The Ctrl-p and Ctrl-v keys paste text from the primary selection and clipboard, respectively, at the cursor. Under Windows, these actions are identical, text is obtained from the Windows clipboard. Under Unix/Linux, clicking with button 2 will also paste the primary selection, and button 3 will also paste the clipboard. The primary selection is generally the most recently selected text in any window, the clipboard contains text that was explicitly saved via an operation in a text entry window.
While in editing mode, the keypress display to the left of the prompt line is replaced with two or three buttons. The R and S buttons, which are always present when the prompt line is in editing mode, provide access to five general-purpose registers for text, plus a register for the ``last'' text. Both buttons produce a drop-down menu containing register numbers. If a selection in made in the S menu, the text currently in the prompt area is saved to the register whose number was selected. Any previous content is overwritten. If a selection is made in the R menu, text saved in the register whose number is selected will replace the text in the prompt area. The saved text can contain hypertext entries (see below).
In some contexts, a third (``L'') button appears. This provides access to the ``long text'' capability, which allows multiple lines of text to be entered by providing access to a text editor window.
When editing mode is exited, the buttons disappear and are replaced with the keys pressed display. If Enter was pressed to terminate editing mode, the text is automatically saved in register 0, and will be available from the R menu the next time editing mode is entered.
For some property strings, if a line of text that is longer than 256 characters is opened for editing on the prompt line, the Text Editor will appear, loaded with the text.
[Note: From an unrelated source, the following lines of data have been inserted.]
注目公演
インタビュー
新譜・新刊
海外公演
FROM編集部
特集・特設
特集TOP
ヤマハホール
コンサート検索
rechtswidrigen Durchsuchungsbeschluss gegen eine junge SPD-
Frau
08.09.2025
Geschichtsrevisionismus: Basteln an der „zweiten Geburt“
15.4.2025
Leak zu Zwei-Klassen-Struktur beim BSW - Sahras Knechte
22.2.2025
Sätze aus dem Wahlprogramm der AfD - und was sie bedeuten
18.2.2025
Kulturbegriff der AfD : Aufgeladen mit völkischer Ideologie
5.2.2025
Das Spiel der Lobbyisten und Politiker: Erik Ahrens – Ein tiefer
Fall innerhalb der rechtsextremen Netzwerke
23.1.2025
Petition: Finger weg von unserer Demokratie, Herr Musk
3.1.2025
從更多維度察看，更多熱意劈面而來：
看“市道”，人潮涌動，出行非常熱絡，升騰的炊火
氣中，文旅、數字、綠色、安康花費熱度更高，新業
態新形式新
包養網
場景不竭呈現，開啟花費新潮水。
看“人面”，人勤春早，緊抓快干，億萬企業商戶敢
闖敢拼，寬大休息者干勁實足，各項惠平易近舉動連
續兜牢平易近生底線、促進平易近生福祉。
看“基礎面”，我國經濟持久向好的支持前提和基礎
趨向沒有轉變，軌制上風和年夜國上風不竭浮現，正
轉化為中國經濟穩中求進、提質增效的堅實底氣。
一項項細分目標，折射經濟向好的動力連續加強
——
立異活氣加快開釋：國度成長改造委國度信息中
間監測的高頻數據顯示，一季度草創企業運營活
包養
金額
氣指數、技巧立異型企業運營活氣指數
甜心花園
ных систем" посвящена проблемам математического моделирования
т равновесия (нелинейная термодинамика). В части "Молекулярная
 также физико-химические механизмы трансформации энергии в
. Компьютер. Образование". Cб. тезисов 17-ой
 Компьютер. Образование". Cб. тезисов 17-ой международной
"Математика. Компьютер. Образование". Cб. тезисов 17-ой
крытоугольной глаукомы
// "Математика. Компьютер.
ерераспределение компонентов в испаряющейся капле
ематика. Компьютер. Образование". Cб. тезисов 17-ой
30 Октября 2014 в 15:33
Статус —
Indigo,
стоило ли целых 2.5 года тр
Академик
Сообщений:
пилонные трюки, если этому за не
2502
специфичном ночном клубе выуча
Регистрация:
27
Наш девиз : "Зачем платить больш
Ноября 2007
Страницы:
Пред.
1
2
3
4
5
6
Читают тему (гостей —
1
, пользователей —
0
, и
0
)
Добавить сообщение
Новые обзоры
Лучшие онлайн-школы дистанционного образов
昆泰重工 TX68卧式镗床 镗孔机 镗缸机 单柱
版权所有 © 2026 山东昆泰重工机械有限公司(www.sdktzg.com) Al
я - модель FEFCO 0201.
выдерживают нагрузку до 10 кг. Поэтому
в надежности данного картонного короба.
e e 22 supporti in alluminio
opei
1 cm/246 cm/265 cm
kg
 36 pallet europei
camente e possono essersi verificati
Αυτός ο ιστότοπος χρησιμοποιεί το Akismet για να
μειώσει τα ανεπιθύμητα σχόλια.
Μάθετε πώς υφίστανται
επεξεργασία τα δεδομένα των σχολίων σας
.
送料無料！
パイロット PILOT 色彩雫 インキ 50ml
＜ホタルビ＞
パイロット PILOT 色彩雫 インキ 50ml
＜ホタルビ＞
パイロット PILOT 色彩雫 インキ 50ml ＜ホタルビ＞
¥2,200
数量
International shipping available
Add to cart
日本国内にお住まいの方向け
The text will be saved as a ``long text'' item.
These features are described in more detail in the description of the label command in 7.9.
Non-printing characters in the text will be displayed using special symbols, which can be edited (in edit mode) as normal characters. The non-printing character most likely to appear (and the only one that probably should appear) corresponds to the line termination character. These cause a line break when the text is displayed as a label on-screen, and can be entered while in editing mode with Shift-Enter. In Windows, these are shown as a paragraph symbol, while in Unix/Linux a ``v/t'' (vertical tab) glyph is used. Other characters will show as a black dot in Windows, or a ``strange'' character in Unix/Linux.
The prompt line participates in the drop protocol for files. Files dropped on the prompt line in normal mode have the same effect as files dropped in the main drawing window - the file will be taken as layout input and displayed in the drawing window.
When in text editing mode, files dropped in a drawing window or the prompt line will not be displayed, rather the full path to the file is inserted into the text line at the cursor. This means that when responding to a prompt to open a file, the File Selection pop-up from the File Select button in the File Menu can be used to find the file. The file can then be dragged into the main window or the prompt line window and dropped, and the name will appear on the prompt line. Also while the prompt line is in editing mode, pressing the Open (green octagon) button or the Open menu entry of the File Selection pop-up will load the selected file path into the prompt line rather than opening the cell for editing. In most situations where Xic prompts for a file path via the prompt line, a simplified version of the File Selection pop-up will appear while editing is active.